#### [Work task]
Everything in the data below except the pictures must be repeated word for word.

#### [Supplied records]

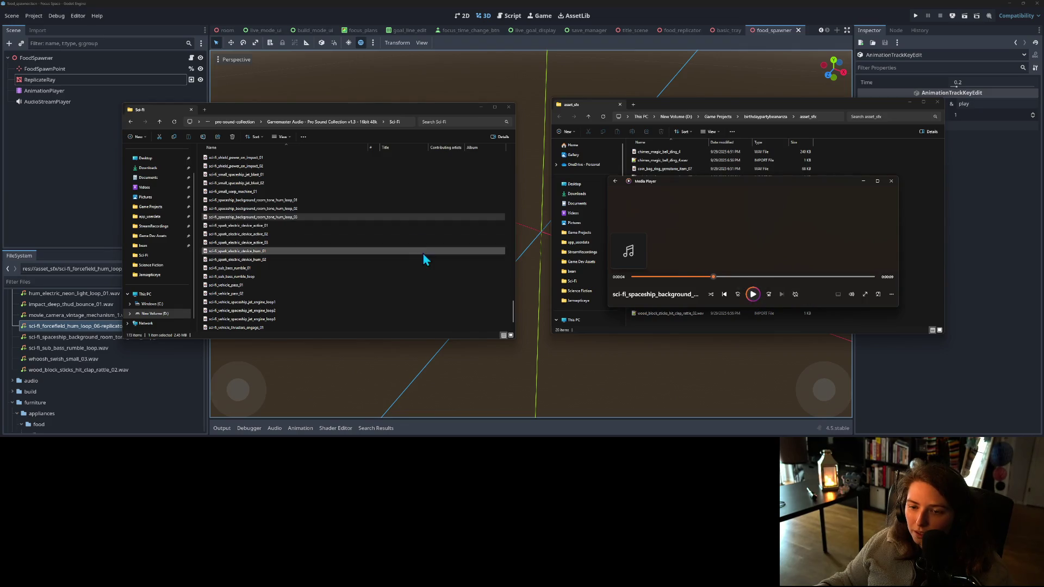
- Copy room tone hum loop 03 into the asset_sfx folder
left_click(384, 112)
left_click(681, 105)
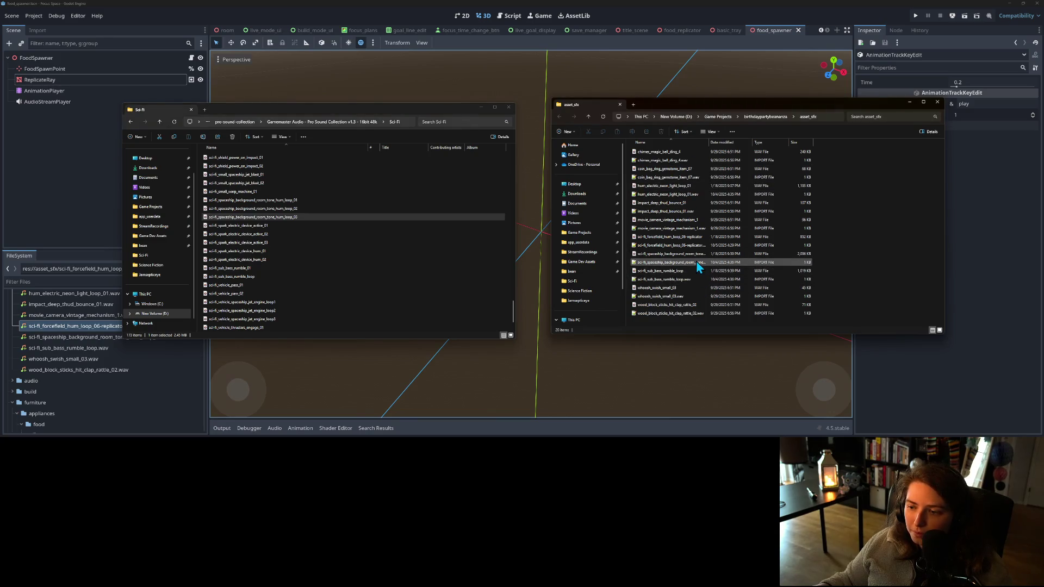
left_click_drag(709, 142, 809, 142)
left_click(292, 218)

#### [Response to the exercise]
- Copy room tone hum loop 03 into the asset_sfx folder
left_click(384, 112)
left_click(681, 105)
left_click_drag(709, 142, 809, 142)
left_click(292, 218)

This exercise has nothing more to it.